### [About this task]
Please retype everything from the very first line of the rows down to and including the line that contains "คลังข้อมูลระบบงานจัดซื้อจัดจ้าง", keeping every character as it appears.

### [Supplied records]

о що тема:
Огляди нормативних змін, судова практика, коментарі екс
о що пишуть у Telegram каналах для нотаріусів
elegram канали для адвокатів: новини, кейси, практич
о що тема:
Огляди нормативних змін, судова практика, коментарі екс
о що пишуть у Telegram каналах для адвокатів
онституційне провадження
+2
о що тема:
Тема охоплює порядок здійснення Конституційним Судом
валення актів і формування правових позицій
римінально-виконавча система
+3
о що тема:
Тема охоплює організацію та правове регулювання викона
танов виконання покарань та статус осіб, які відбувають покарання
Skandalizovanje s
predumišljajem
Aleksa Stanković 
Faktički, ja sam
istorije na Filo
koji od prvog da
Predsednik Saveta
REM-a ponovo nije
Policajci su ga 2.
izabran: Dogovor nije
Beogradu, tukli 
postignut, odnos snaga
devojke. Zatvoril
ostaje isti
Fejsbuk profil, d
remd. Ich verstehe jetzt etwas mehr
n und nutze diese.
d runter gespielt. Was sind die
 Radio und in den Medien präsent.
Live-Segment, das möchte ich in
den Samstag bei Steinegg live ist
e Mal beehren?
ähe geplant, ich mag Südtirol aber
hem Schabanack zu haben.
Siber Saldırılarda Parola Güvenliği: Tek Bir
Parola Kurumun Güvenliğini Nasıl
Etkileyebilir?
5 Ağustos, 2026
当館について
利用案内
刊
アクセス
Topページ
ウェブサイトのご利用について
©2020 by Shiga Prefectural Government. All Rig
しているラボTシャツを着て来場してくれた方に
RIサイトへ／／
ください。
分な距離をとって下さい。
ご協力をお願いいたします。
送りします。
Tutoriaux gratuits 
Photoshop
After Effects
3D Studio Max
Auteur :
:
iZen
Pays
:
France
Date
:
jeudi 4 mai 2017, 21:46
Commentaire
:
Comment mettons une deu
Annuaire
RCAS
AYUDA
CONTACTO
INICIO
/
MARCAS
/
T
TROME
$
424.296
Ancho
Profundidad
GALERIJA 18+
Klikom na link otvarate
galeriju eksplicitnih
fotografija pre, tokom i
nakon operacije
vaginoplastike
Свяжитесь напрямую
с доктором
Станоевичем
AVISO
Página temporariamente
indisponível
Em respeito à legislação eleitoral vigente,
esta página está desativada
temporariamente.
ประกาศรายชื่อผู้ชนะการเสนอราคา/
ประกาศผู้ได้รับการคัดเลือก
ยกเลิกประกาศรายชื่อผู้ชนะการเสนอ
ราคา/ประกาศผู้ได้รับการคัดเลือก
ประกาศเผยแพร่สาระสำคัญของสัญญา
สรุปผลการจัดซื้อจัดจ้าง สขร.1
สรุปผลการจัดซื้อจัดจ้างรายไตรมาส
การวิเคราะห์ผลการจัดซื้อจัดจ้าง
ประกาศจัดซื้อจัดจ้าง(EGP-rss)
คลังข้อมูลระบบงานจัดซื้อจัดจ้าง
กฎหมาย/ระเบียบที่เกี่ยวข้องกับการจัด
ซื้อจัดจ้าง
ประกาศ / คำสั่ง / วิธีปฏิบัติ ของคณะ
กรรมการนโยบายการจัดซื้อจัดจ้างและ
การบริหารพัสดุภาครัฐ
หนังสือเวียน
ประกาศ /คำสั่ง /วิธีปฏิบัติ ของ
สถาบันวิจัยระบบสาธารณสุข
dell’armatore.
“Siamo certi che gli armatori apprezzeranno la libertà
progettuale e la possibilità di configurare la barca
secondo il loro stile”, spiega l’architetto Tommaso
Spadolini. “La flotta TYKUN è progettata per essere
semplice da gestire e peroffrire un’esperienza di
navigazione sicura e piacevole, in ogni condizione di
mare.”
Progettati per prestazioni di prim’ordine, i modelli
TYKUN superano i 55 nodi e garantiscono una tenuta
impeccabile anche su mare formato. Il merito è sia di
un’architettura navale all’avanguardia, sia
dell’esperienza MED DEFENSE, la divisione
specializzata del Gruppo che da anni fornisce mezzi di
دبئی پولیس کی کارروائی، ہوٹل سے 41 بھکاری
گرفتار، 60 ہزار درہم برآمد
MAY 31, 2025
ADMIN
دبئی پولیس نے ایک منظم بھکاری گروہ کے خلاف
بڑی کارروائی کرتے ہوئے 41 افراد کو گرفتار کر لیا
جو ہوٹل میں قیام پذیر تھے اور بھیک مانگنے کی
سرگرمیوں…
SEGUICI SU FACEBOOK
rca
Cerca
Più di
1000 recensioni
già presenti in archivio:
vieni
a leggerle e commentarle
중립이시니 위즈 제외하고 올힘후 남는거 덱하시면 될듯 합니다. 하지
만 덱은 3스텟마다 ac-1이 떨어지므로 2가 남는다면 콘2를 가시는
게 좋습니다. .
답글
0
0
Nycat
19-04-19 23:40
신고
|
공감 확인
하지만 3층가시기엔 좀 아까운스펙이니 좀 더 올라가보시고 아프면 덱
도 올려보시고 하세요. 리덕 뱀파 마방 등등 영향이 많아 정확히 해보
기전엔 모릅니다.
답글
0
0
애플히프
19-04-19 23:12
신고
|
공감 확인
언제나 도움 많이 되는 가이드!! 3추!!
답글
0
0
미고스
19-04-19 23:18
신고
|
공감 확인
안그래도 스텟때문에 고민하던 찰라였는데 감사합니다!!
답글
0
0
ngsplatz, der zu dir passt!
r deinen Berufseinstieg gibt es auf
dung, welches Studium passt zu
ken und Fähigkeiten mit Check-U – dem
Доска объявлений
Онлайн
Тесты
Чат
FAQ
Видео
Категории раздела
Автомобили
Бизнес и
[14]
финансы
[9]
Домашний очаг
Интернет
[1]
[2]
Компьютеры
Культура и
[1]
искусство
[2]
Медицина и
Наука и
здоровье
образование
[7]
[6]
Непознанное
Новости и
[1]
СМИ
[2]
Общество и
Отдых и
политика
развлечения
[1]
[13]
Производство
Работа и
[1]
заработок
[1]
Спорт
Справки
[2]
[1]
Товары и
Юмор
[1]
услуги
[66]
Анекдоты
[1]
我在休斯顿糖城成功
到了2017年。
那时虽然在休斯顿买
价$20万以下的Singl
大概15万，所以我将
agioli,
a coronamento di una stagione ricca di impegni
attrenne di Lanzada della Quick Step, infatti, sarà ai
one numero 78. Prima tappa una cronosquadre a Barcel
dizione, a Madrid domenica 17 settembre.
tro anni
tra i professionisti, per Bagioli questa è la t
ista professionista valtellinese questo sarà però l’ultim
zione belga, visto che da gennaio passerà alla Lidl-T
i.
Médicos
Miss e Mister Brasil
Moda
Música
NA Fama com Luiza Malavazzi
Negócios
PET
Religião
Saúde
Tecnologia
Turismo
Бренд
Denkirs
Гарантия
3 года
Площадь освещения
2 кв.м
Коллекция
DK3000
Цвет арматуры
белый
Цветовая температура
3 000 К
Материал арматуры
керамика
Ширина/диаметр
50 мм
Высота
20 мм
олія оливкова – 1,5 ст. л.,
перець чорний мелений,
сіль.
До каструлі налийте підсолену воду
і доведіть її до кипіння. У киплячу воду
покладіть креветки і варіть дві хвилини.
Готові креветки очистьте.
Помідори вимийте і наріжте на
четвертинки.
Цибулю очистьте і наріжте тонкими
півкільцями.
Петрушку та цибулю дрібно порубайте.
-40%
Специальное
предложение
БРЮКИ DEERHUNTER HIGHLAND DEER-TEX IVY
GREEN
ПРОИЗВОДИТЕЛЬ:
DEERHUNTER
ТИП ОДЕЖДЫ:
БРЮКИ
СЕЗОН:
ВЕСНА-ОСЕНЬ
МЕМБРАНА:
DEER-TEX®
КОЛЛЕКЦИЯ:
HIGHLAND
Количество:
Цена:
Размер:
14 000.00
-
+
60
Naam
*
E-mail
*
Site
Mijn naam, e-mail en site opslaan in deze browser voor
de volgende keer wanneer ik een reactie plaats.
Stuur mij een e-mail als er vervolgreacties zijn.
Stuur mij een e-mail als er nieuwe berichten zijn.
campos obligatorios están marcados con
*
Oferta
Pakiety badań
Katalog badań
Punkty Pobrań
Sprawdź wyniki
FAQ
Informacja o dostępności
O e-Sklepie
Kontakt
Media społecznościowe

### [Answer to this task]
о що тема:
Огляди нормативних змін, судова практика, коментарі екс
о що пишуть у Telegram каналах для нотаріусів
elegram канали для адвокатів: новини, кейси, практич
о що тема:
Огляди нормативних змін, судова практика, коментарі екс
о що пишуть у Telegram каналах для адвокатів
онституційне провадження
+2
о що тема:
Тема охоплює порядок здійснення Конституційним Судом
валення актів і формування правових позицій
римінально-виконавча система
+3
о що тема:
Тема охоплює організацію та правове регулювання викона
танов виконання покарань та статус осіб, які відбувають покарання
Skandalizovanje s
predumišljajem
Aleksa Stanković 
Faktički, ja sam
istorije na Filo
koji od prvog da
Predsednik Saveta
REM-a ponovo nije
Policajci su ga 2.
izabran: Dogovor nije
Beogradu, tukli 
postignut, odnos snaga
devojke. Zatvoril
ostaje isti
Fejsbuk profil, d
remd. Ich verstehe jetzt etwas mehr
n und nutze diese.
d runter gespielt. Was sind die
 Radio und in den Medien präsent.
Live-Segment, das möchte ich in
den Samstag bei Steinegg live ist
e Mal beehren?
ähe geplant, ich mag Südtirol aber
hem Schabanack zu haben.
Siber Saldırılarda Parola Güvenliği: Tek Bir
Parola Kurumun Güvenliğini Nasıl
Etkileyebilir?
5 Ağustos, 2026
当館について
利用案内
刊
アクセス
Topページ
ウェブサイトのご利用について
©2020 by Shiga Prefectural Government. All Rig
しているラボTシャツを着て来場してくれた方に
RIサイトへ／／
ください。
分な距離をとって下さい。
ご協力をお願いいたします。
送りします。
Tutoriaux gratuits 
Photoshop
After Effects
3D Studio Max
Auteur :
:
iZen
Pays
:
France
Date
:
jeudi 4 mai 2017, 21:46
Commentaire
:
Comment mettons une deu
Annuaire
RCAS
AYUDA
CONTACTO
INICIO
/
MARCAS
/
T
TROME
$
424.296
Ancho
Profundidad
GALERIJA 18+
Klikom na link otvarate
galeriju eksplicitnih
fotografija pre, tokom i
nakon operacije
vaginoplastike
Свяжитесь напрямую
с доктором
Станоевичем
AVISO
Página temporariamente
indisponível
Em respeito à legislação eleitoral vigente,
esta página está desativada
temporariamente.
ประกาศรายชื่อผู้ชนะการเสนอราคา/
ประกาศผู้ได้รับการคัดเลือก
ยกเลิกประกาศรายชื่อผู้ชนะการเสนอ
ราคา/ประกาศผู้ได้รับการคัดเลือก
ประกาศเผยแพร่สาระสำคัญของสัญญา
สรุปผลการจัดซื้อจัดจ้าง สขร.1
สรุปผลการจัดซื้อจัดจ้างรายไตรมาส
การวิเคราะห์ผลการจัดซื้อจัดจ้าง
ประกาศจัดซื้อจัดจ้าง(EGP-rss)
คลังข้อมูลระบบงานจัดซื้อจัดจ้าง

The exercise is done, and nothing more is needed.